ストップストップ! こんなんダメだよ。リミちゃんも一回戻っといで。
「え? いや、ともくん……え? これ何?」
こんなの納得行かないでしょ。こんなのさ、落とし所のない話なんだから。マイノリティはどっか行っておわりって、そんなのダメすぎるよ。
「いや、でもこれ以外どうすることもできないからわたしは……」
これは物語なんだからさ! 物語でくらい、トンチキでもリミちゃんに幸せになってもらったってバチは当たらないよ。
「物語?」
そうだな……じゃあ、みんなゴリラになるってのはどう?
「えー……それ、根本的な解決になってるかな?」
リミちゃんがハッピーだったらなんでもいいんだよ! 物語はハッピーエンドで終わりたいって思わない?
「まあ……」
みんなゴリラだったら、リミちゃんがゴリラであるアドバンテージはなくなるけど、別にそんなのなくたってリミちゃんはリミちゃんだよ! 僕も、他のみんなもゴリラになっても、僕が好きなのはリミちゃんだけだよ。
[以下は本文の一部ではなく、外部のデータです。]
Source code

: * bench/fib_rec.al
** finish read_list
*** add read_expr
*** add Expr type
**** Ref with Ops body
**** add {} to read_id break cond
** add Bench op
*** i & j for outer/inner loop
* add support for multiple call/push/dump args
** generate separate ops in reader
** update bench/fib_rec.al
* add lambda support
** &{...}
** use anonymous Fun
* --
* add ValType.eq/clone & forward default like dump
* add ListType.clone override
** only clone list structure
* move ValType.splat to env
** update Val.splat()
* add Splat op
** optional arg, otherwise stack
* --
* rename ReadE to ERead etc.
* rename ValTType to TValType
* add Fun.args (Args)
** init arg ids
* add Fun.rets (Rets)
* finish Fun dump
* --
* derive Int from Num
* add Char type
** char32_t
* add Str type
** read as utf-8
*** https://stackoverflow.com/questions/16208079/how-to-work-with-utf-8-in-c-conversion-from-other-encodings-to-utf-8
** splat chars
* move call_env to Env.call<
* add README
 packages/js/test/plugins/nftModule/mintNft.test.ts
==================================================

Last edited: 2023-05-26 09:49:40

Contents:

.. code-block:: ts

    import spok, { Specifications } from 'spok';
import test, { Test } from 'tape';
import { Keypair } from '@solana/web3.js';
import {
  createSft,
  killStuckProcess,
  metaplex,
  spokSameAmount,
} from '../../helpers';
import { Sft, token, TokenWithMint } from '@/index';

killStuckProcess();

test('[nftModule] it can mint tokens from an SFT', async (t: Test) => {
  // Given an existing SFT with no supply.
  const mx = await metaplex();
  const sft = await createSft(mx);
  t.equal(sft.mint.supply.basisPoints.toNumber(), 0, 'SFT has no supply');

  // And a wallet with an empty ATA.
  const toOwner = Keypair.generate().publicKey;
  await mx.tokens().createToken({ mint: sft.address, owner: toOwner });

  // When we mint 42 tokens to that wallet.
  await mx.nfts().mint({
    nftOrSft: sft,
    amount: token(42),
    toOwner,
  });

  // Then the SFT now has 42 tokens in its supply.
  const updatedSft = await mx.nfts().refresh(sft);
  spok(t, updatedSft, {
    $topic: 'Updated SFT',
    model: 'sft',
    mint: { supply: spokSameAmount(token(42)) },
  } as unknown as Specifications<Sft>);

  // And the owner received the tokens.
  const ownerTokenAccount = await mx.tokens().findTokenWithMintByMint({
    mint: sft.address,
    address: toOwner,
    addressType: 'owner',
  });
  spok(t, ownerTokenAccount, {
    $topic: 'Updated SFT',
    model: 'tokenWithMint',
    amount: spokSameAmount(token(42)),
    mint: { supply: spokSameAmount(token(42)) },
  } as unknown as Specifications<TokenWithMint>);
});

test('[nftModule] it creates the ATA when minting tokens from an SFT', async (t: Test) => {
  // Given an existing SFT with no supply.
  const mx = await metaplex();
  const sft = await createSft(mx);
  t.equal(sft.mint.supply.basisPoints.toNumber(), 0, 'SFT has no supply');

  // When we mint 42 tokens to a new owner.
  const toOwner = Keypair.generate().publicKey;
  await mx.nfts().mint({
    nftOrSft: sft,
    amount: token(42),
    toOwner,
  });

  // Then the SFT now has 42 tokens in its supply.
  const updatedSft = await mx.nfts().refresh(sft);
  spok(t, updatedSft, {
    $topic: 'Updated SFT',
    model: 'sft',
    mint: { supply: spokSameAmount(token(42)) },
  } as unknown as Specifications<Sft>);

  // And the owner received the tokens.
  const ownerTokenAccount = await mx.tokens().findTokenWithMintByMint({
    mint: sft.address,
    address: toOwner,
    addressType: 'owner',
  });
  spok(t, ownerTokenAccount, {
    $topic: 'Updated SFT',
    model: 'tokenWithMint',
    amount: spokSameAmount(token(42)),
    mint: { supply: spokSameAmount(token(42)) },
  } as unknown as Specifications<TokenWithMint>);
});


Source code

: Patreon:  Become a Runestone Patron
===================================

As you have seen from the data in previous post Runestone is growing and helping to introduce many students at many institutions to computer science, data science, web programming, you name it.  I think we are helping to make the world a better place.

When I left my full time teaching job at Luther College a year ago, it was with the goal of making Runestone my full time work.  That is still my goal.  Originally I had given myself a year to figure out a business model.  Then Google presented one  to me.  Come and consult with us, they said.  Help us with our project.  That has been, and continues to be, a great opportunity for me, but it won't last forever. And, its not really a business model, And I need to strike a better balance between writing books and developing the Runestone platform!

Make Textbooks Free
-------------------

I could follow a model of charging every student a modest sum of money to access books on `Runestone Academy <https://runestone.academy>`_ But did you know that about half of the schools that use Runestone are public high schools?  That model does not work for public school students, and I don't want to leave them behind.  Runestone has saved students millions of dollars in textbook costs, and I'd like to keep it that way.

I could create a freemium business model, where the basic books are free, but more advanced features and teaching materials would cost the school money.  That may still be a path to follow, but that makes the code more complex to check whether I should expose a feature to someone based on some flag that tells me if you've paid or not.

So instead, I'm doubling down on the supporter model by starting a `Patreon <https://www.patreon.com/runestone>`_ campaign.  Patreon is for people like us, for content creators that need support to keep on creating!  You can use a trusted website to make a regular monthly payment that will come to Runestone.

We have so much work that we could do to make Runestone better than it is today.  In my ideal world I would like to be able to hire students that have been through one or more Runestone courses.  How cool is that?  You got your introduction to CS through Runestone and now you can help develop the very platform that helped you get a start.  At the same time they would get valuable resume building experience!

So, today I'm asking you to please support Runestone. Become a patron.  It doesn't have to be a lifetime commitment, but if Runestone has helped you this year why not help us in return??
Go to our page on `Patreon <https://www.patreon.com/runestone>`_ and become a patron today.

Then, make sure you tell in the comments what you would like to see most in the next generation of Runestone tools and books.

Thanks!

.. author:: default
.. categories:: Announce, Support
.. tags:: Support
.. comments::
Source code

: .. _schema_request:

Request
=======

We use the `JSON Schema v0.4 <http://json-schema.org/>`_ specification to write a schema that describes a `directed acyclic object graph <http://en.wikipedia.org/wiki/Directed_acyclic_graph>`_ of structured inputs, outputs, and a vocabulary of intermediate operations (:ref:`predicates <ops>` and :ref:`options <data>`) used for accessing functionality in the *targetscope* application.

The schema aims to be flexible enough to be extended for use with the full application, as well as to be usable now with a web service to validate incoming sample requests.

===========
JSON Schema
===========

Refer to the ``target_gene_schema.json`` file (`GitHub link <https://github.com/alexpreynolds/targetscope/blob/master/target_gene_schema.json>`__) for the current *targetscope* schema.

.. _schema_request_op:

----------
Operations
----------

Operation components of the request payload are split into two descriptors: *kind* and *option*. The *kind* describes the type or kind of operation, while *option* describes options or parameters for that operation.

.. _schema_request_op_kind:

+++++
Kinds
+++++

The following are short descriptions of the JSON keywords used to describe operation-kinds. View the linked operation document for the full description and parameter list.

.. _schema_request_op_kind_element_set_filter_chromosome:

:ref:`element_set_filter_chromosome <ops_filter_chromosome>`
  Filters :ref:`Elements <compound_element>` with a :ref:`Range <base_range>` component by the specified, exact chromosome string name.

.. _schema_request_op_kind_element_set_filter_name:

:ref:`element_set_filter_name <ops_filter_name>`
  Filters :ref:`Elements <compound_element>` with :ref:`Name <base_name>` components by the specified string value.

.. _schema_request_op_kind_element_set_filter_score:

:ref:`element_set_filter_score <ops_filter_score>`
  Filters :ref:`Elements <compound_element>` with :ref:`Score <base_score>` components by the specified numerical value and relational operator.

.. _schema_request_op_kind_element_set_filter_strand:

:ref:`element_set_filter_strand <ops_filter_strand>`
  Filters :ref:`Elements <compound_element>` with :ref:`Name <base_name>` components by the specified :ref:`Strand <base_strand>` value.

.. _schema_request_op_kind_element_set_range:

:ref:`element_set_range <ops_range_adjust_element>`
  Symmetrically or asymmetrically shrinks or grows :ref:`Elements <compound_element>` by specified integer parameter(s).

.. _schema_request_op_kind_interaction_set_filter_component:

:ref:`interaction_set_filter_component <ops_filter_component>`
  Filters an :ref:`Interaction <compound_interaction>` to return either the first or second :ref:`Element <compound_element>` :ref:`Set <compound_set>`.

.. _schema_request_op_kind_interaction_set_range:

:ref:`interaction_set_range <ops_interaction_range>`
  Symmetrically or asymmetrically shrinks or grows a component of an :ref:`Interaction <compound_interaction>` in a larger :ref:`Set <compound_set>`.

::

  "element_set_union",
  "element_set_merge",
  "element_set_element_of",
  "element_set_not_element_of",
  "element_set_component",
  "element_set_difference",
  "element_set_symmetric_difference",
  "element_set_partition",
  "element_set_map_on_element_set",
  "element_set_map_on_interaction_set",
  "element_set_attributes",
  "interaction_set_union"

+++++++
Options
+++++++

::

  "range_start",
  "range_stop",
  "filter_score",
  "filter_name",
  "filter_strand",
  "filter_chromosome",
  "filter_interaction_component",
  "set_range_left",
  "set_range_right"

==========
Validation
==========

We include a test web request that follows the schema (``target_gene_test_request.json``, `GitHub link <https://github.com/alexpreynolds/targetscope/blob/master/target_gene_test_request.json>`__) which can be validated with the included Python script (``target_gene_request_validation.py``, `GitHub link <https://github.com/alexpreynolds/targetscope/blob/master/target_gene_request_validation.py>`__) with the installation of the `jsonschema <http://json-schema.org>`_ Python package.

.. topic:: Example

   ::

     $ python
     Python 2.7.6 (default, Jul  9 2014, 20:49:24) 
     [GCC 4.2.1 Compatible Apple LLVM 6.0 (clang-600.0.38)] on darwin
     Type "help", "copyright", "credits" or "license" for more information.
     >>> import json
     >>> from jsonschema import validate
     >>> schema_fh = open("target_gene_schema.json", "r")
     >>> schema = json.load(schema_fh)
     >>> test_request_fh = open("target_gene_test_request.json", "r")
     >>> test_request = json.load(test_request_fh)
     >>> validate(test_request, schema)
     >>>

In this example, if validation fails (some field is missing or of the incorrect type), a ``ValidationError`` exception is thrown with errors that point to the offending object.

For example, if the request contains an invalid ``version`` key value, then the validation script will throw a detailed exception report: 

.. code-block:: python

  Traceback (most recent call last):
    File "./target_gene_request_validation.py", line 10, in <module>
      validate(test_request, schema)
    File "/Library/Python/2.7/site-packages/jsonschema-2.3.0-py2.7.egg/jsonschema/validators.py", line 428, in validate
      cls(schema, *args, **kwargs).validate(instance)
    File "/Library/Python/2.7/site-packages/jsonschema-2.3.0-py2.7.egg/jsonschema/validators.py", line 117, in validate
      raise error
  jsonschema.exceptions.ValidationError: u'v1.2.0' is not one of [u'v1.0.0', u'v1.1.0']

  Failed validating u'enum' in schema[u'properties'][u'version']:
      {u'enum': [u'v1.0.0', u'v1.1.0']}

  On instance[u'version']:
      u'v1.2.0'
「こんなよくわかんないところでいい告白しないでよ……もー」
ふふふ。
「でもこんなことしちゃっていいの? お話の作りとしてはかなりズルじゃない?」
いいんだよ、百年前にブレヒトがやってるし。「こんな終わり、見たいか? 見たくないだろ? じゃあハッピーエンドにしちゃえ!」って。伝統芸だよ。
「そんなもんなの?」
そんなもんだよ。じゃあいい? みんなゴリラにしちゃうよ。えい!
……というわけで、みんながゴリラになったことでリミちゃんの悩みはすっきり解決。
その上、ゴリラばかりになった芸能事務所に所属したリミちゃんは、生まれついてのゴリラとしての美貌と、そして入所後に養成所で演技レッスンに真剣に取り組み、確固たる演技力を身に着けて実力派美ゴリ女優として一斉を風靡。
部長も清野さんも、そして僕も、みなゴリラになって、なんだかんだ幸ウホに暮らしましウホホ。